In his homily for the Chrism Mass in St Eugene’s cathedral in Derry, Bishop McKeown warned, “The current service model of providing masses, funerals, baptism and blessings on demand is not going to be possible into the future.”

“A Church that seems to prioritise the welfare of the pious and the well-off will not bear witness to the Jesus who died on the Cross,” the Bishop of Derry observed.

He said Pope Francis had given the faithful permission to acknowledge that the Church needs to be rebuilt. “Not just repainted or tinkered with – but rebuilt.”

He said Catholics live in a world which, in many places, no longer speaks or understands the language about God.  

“The vocabulary of so many of our contemporaries is formed, not by Church but by popular culture.
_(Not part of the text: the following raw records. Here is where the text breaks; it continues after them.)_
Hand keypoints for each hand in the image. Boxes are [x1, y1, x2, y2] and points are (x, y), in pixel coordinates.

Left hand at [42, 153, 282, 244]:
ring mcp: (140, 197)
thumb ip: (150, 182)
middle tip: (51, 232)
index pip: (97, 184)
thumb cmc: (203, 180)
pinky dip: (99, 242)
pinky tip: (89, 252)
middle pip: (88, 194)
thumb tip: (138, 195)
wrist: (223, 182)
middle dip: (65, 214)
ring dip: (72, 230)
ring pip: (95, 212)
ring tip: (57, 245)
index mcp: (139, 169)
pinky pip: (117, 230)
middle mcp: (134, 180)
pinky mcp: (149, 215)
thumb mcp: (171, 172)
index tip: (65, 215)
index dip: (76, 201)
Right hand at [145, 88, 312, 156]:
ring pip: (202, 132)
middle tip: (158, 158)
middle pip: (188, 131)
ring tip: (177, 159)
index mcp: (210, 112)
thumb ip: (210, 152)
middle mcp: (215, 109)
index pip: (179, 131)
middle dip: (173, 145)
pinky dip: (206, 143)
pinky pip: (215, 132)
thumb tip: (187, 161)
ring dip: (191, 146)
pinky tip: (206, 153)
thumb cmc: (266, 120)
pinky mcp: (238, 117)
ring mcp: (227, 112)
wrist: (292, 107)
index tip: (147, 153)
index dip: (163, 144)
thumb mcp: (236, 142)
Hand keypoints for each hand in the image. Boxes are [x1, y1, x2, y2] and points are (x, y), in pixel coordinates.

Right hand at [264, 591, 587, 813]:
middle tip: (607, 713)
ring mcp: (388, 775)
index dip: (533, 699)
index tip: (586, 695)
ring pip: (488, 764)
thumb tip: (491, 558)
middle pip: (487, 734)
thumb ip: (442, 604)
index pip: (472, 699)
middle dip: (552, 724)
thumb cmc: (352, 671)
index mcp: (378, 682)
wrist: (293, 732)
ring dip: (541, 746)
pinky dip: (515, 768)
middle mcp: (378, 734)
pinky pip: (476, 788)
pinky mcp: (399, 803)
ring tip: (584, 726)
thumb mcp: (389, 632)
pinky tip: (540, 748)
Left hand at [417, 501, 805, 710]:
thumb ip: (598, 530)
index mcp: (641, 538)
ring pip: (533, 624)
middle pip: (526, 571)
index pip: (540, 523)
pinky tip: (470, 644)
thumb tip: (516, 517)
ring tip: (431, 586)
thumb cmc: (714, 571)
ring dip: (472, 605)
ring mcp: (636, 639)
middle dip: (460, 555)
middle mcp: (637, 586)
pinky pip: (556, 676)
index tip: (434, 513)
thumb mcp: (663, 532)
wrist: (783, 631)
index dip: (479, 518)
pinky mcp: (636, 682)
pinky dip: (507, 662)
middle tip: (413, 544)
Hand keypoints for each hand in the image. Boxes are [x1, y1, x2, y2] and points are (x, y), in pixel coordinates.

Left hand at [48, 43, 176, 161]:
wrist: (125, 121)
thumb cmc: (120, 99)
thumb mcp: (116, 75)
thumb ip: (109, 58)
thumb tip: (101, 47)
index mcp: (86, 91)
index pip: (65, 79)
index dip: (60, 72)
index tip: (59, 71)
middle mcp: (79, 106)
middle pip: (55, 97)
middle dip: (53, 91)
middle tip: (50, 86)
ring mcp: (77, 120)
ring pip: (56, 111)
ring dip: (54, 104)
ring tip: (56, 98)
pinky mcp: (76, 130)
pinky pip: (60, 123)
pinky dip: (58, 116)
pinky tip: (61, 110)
And the world, whose imagination is pickled in the language of silky shampoos, celebrities and salvation by self-indulgence, does not understand words like sin, salvation, sacrifice or sacrament.”

In this context, Pope Francis was calling the faithful to be a missionary Church, as Pope John Paul II in Ireland 35 years ago said, “to go out to our generation as if it were a new continent to be conquered for Christ.”

“But if our new circumstances mean that priesthood will have to let itself be remade in the potter’s hands, then that also means that our parishes will have to evolve in this new missionary Church.”

He said the Church would have to move away from a customer model where most of the lay faithful were periodic consumers of the religious services provided by often over-stretched clergy. “That is not a sustainable way forward,” he underlined. 

That confidence in the Lord’s power gives us the freedom not to be afraid of looking forward rather than back and hankering after some mythical Golden Age in the past, he added.

In Tuam, Archbishop Michael Neary said priests were ministering in a fractured world at times as men who “are ourselves disillusioned and disheartened.”

He said priests endeavoured “to hear the silent cry of our people, share their distress, bring comfort and dignity to the deprived.”

Archbishop Neary said the message of the bible is that “civilisations survive not by strength but by how they respond to the weak; not by wealth but by how they care for the poor; not by power but by their concern for the powerless.”